* Passage:
━━━━━━━━━━━━━━━━━━━━━━━━━━━━━━

If you’re not a fan of River Song, you’re probably not gonna like The Ruby’s Curse, Alex Kingston’s first Doctor Who book and River’s first solo novel. It’s pure, unadulterated River Song, with all the pros and cons that come with that. The book’s been advertised as a sort of melding of fact and fiction, with River writing a new Melody Malone story only to have elements of that story bleed into her reality. And, honestly, it’s every bit as mind-bending as it sounds—in the best way possible. Doctor Who: The Ruby’s Curse is a love letter to River Song and her time on the show. It’s clever, thrilling, action-packed, and oh-so-meta. Is it perfect? No, but it sure is a lot of fun. (4.5 out of 5 wands.)
Doctor Who: The Ruby’s Curse
by Alex Kingston
1939, New York. Private Eye, Melody Malone, is hired to find a stolen ruby, the Eye of Horus. The ruby might hold the secret to the location of Cleopatra’s tomb – but everyone who comes into contact with it dies. Can Melody escape the ruby’s curse?

━━━━━━━━━━━━━━━━━━━━━━━━━━━━━━

* Check your understanding:
**a)** In The Ruby's Curse review, which qualities does the sentence beginning "It’s clever" ascribe to the book?
**b)** Write out the stretch of The Ruby's Curse review from "If you’re not" through "of 5 wands.)".
**c)** Can you continue The Ruby's Curse review from where it stops?

* Given entries:
━━━━━━━━━━━━━━━━━━━━━━━━━━━━━━

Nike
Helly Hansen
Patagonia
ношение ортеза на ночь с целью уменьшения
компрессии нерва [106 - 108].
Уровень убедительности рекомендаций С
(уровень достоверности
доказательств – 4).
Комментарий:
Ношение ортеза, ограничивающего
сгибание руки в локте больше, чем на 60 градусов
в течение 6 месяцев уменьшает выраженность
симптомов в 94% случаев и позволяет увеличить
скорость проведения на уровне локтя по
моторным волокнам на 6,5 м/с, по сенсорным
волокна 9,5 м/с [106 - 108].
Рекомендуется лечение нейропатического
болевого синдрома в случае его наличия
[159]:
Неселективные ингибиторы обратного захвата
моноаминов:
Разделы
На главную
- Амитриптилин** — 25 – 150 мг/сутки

━━━━━━━━━━━━━━━━━━━━━━━━━━━━━━

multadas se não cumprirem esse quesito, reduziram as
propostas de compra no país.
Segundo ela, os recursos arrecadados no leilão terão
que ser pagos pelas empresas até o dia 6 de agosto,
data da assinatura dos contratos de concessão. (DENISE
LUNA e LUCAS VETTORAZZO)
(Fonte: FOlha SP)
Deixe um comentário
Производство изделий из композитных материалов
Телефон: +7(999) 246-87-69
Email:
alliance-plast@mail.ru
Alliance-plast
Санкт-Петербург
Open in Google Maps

━━━━━━━━━━━━━━━━━━━━━━━━━━━━━━

* Your responses:
**a)** clever, thrilling, action-packed, oh-so-meta

**b)**
If you’re not a fan of River Song, you’re probably not gonna like The Ruby’s Curse, Alex Kingston’s first Doctor Who book and River’s first solo novel. It’s pure, unadulterated River Song, with all the pros and cons that come with that. The book’s been advertised as a sort of melding of fact and fiction, with River writing a new Melody Malone story only to have elements of that story bleed into her reality. And, honestly, it’s every bit as mind-bending as it sounds—in the best way possible. Doctor Who: The Ruby’s Curse is a love letter to River Song and her time on the show. It’s clever, thrilling, action-packed, and oh-so-meta. Is it perfect? No, but it sure is a lot of fun. (4.5 out of 5 wands.)

**c)**
1939, New York. River Song, author of the Melody Malone Mysteries, is forced to find a reality-altering weapon, the Eye of Horus – but everyone who comes into contact with it dies. River doesn’t believe in curses – but is she wrong?
From the top-security confines of Stormcage to the barbarism of first-century Egypt, River battles to find the Eye of Horus before its powers are used to transform the universe. To succeed, she must team up with a most unlikely ally – her own fictional alter ego, Melody. And together they must solve another mystery: Is fiction changing into fact – or is fact changing into fiction?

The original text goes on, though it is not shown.